Former National Treasury Principal Secretary Kamau Thugge once said that with Public Private Partnerships (PPPs), we can have our cake and eat it. That is true.

With PPPs, said Dr Thugge, the country could continue with its mega projects without bursting the debt limit.

The signing of the Sh160 billion Rironi–Nakuru–Mau Summit highway is the clearest indicator that the country is seriously moving away from debt-driven growth to PPP.

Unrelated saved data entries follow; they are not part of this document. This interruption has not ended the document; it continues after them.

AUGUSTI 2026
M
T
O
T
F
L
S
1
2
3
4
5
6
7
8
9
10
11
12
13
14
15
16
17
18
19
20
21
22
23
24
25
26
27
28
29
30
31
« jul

This is good news amidst the gloom of Covid-19 and economic doom precipitated by binge-borrowing.

President Uhuru Kenyatta witnessed the signing of the deal for the construction of the road, the first toll highway in a long time.

The road, which links Kenya to northern Tanzania, will be one of the largest PPP projects in Africa, as Kenya moves away from debt-funded projects.

Besides this highway, other PPP projects include the construction of the Mombasa Petroleum Trading Hub, the 140MW geothermal plant at Olkaria and the 10,000km road annuity programme.

Others are the second Nyali Bridge Project and the Nairobi Expressway Road Project which will link Nairobi’s Westlands to Jomo Kenyatta International Airport.

Switching to PPPs is a brilliant idea as it offers the government breathing space from the choking debt. But there are contrarian voices that should not be ignored. One such is the International Monetary Fund which is concerned over the concealing of finer details of contracts for mega-projects.

Although the deals involve private sector players and the government, it is the public that will shoulder the burden of financing the projects, and as such, they ought to know the finer details.

“There is no transparent disclosure of the full assets and liabilities relating to ongoing and planned PPPs despite this financing modality being increasingly preferred by the government,” IMF said last year.

The IMF also noted that the PPP Unit has limited capacity to undertake effective oversight, and noted that while elements of termination, risk, government guarantees and annual fixed payments are stated, several other types of risk are missing.

Thus, although PPPs provide better prospects than borrowing, they also have pitfalls that we must avoid.